Onze kinderen leren me dat het échte leven mijn meesterschap niet altijd duldt. Dankzij hen mag ik ervaren dat het leven een geschenk is om in zijn rijkdom en verscheidenheid te laten ontplooien en ontwikkelen. Niet ik ben de maat, niet ik ben de referent. Het is de Zielskern die in ieder centraal staat. Dat aanvoelen geeft me elke dag de uitdaging, de opdracht ook om bewust om te gaan met die sterke drive van “het in goede banen willen leiden” van wat zich aandient. Onder het mom dat mijn managerallure kwaliteitsbevorderend is voor het gezin, is het een duistere kant die me soms van het ontwikkelende leven weg probeert te brengen. De stem die klinkt als ‘zorg voor een goede sturing’ leerde ik kritisch beluisteren. En ik stel haar de vraag: ‘Ben je wel zo nobel als je je aandient?’
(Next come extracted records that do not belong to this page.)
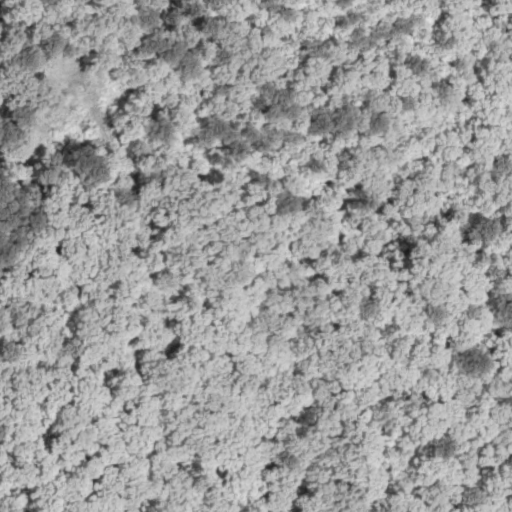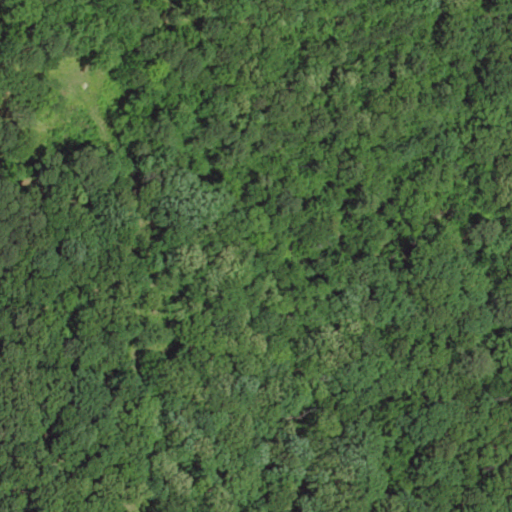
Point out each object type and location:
building: (64, 99)
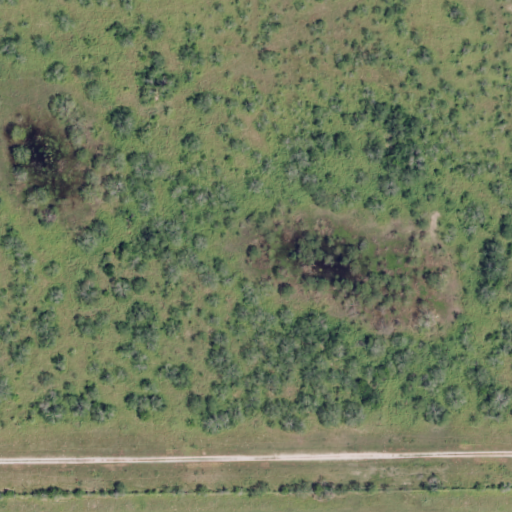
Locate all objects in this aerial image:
road: (256, 439)
road: (264, 505)
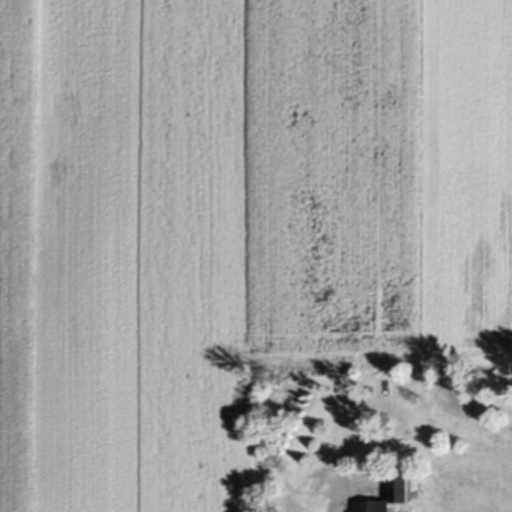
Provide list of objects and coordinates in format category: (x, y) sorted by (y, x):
building: (386, 495)
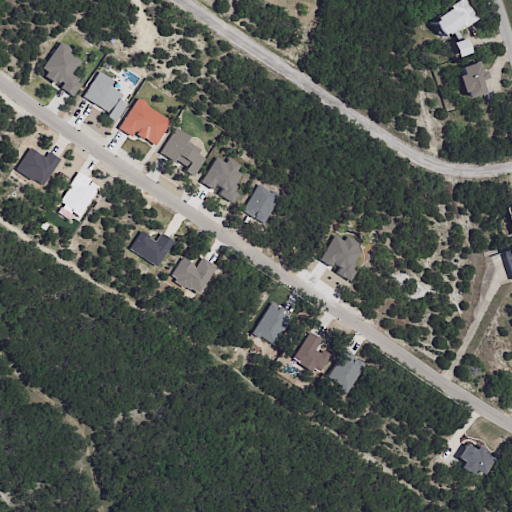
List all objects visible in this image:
building: (453, 18)
building: (457, 20)
road: (503, 25)
building: (459, 47)
building: (463, 51)
building: (60, 68)
building: (470, 80)
building: (473, 81)
building: (103, 96)
road: (339, 105)
building: (181, 152)
building: (35, 166)
building: (76, 194)
building: (511, 215)
building: (509, 217)
road: (254, 246)
building: (149, 247)
building: (510, 257)
building: (509, 258)
building: (191, 274)
road: (469, 332)
building: (310, 354)
building: (472, 460)
building: (476, 460)
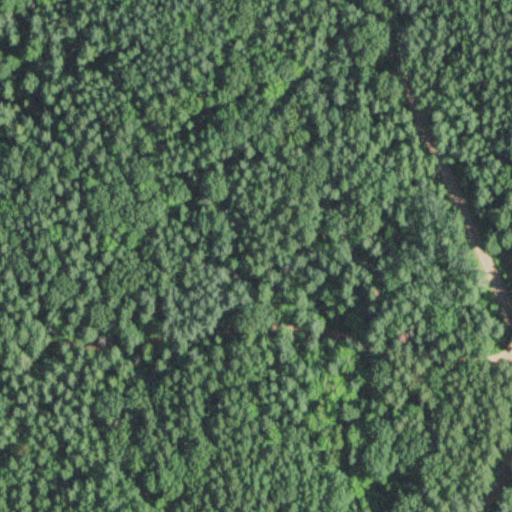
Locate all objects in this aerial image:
road: (481, 250)
park: (256, 256)
road: (257, 329)
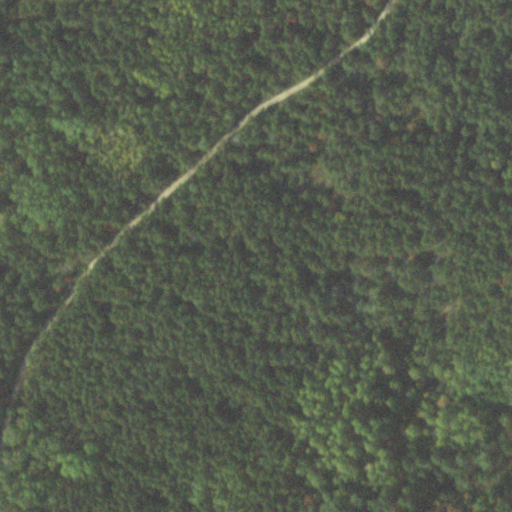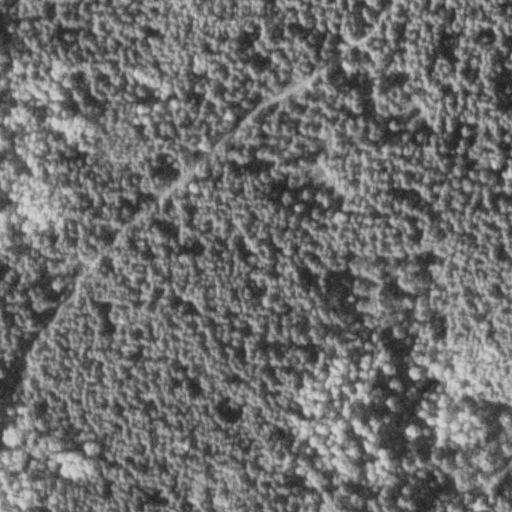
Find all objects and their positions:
road: (162, 195)
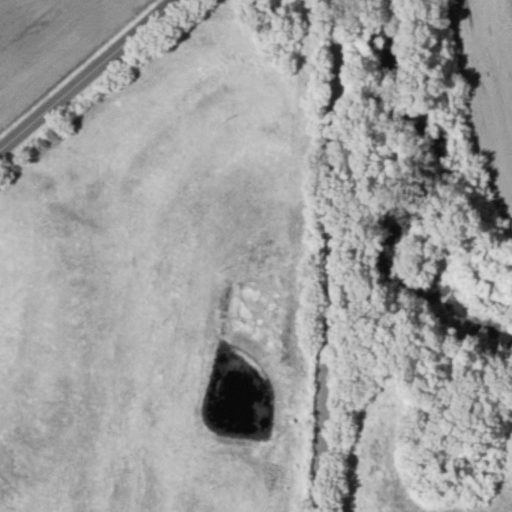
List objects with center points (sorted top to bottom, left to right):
crop: (44, 38)
road: (85, 72)
crop: (488, 86)
road: (329, 256)
crop: (418, 455)
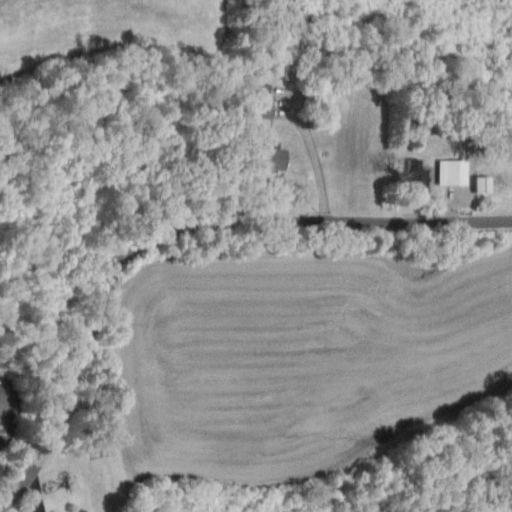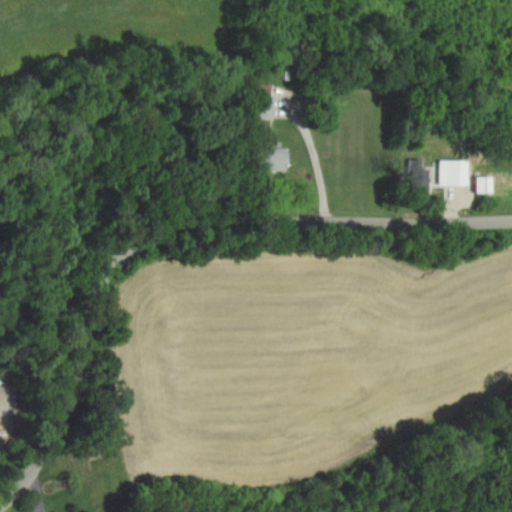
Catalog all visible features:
building: (265, 101)
road: (315, 155)
building: (273, 158)
building: (454, 173)
building: (484, 185)
road: (171, 232)
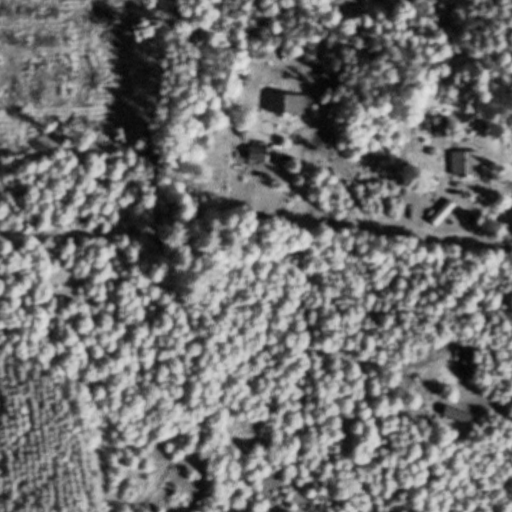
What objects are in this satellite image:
road: (434, 3)
building: (291, 103)
building: (446, 126)
building: (469, 163)
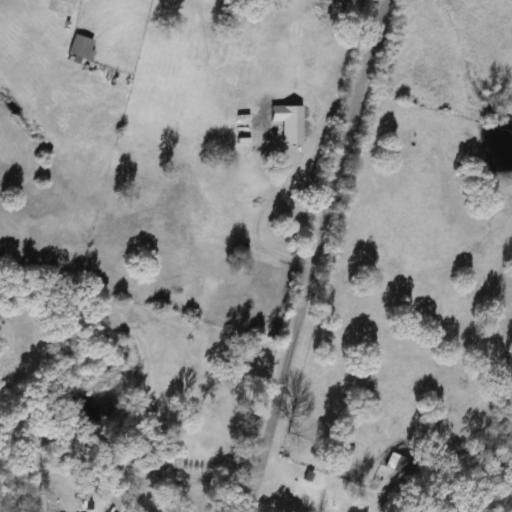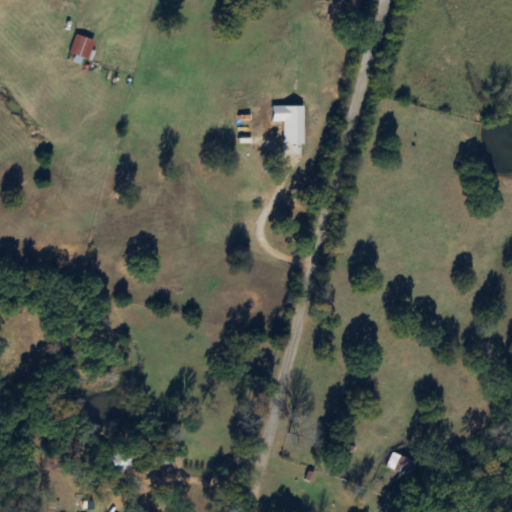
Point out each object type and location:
building: (78, 47)
road: (258, 225)
road: (313, 255)
building: (120, 461)
building: (399, 463)
road: (179, 475)
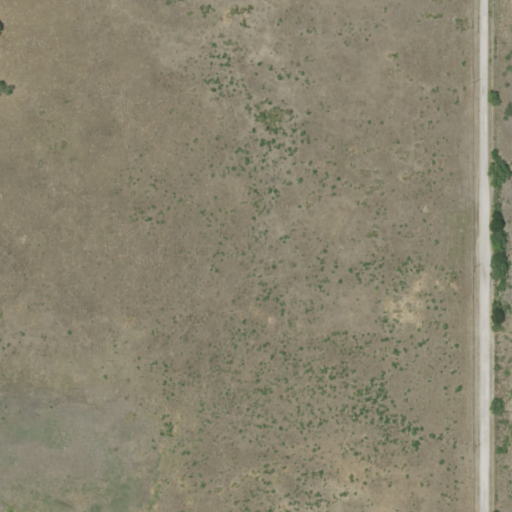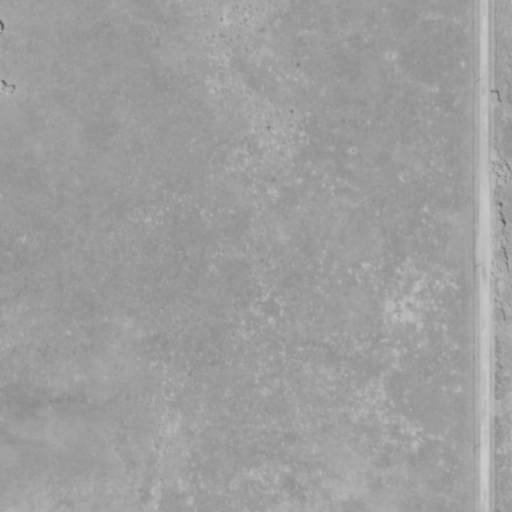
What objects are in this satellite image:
road: (482, 256)
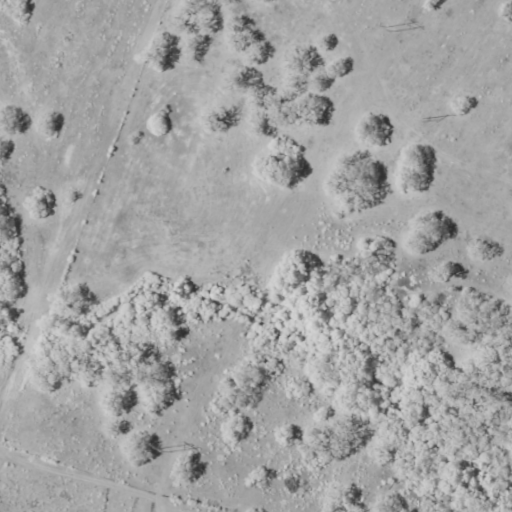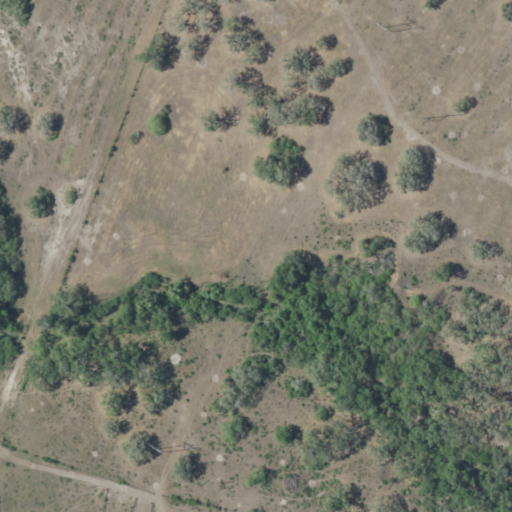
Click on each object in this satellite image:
power tower: (388, 29)
power tower: (162, 451)
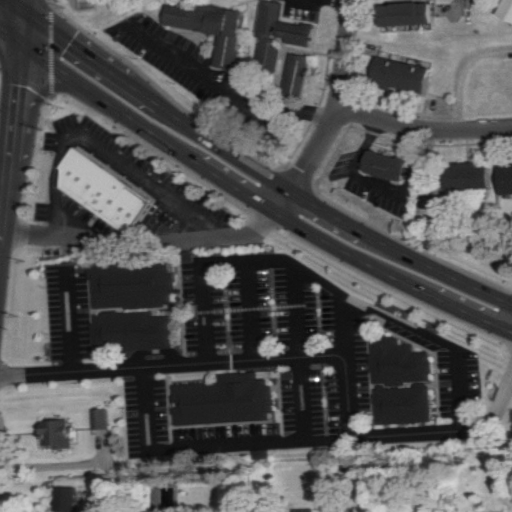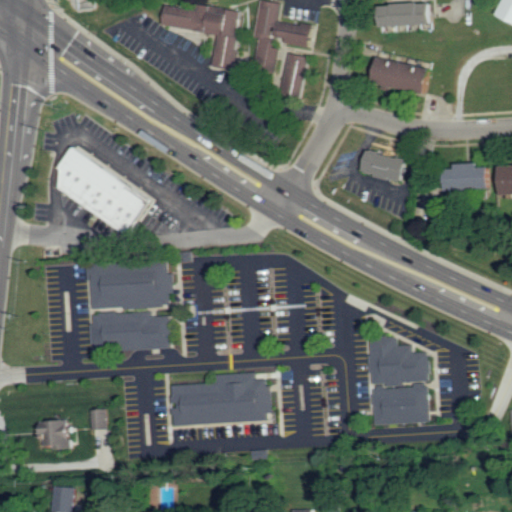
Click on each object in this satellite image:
building: (510, 12)
building: (414, 15)
building: (414, 15)
road: (21, 18)
building: (211, 27)
building: (214, 28)
road: (10, 29)
building: (281, 31)
building: (279, 32)
traffic signals: (21, 37)
road: (52, 50)
road: (344, 53)
building: (297, 71)
building: (300, 72)
building: (407, 74)
building: (407, 75)
road: (466, 75)
road: (231, 90)
road: (423, 128)
road: (10, 150)
road: (312, 155)
road: (111, 159)
road: (268, 164)
building: (389, 166)
building: (389, 166)
road: (4, 167)
building: (475, 177)
building: (475, 178)
building: (509, 179)
building: (510, 180)
road: (260, 188)
building: (104, 190)
building: (109, 193)
parking lot: (114, 195)
building: (132, 283)
building: (135, 286)
road: (371, 305)
road: (250, 309)
road: (205, 312)
parking lot: (69, 314)
road: (70, 317)
road: (344, 323)
building: (133, 330)
building: (135, 331)
road: (299, 351)
road: (312, 355)
building: (398, 360)
parking lot: (277, 363)
building: (404, 383)
building: (222, 398)
building: (227, 401)
building: (403, 403)
building: (99, 419)
building: (102, 419)
building: (57, 432)
building: (60, 432)
road: (3, 440)
road: (208, 446)
road: (48, 466)
building: (68, 498)
building: (333, 506)
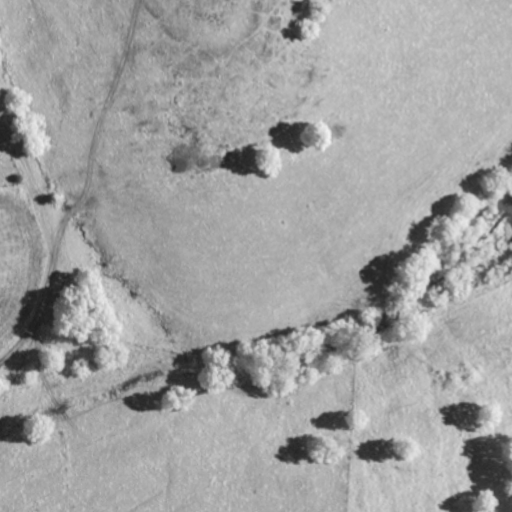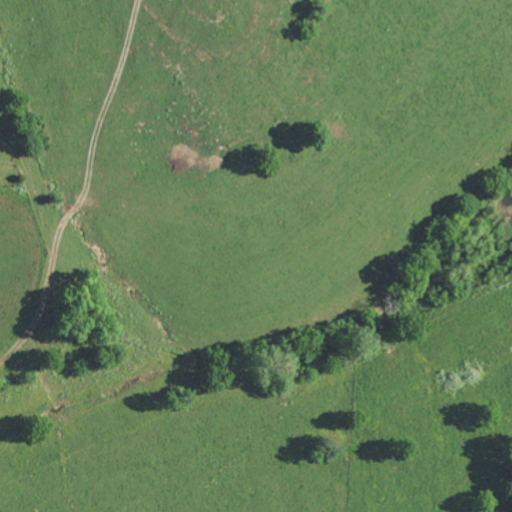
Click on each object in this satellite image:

In dat proces heeft de dagelijkse melancholie een vitale functie gekregen om te onderscheiden waar het op aankomt en om me op te roepen om een levengevende keuze te maken. De ignatiaanse spiritualiteit heeft me helpen richting geven in mijn omgang met levensgebeurtenissen. Het dagelijks gebed met de Schrift is daarin van fundamenteel belang geworden. Meer dan het lezen en het verstandelijke nadenken over een bijbeltekst mag ik door de verbeelding deel uitmaken van het verhaal. Mijn positionering in het verhaal brengt me in relatie met mensen uit de leefgemeenschap van Jezus en met Hem. Ik mag deelgenoot worden van wat de intense relatie tussen Jezus en zijn mensen ten diepste beroerde en ik kom daardoor zelf tot een intieme en persoonlijke relatie met Hem. Deze ontmoetingen zijn vaak een bron van ontroering en vreugde. Ze brengen me dichter bij mijn hart. Ik mag ervaren dat Jezus ook mij aanspreekt in mijn uniciteit en dat Hij me met een onovertrefbare mildheid ruimte geeft om ten volle te leven. En het is precies in die persoonlijke ervaring dat ik de richting aangeboden krijg waar ik best naartoe kan gaan.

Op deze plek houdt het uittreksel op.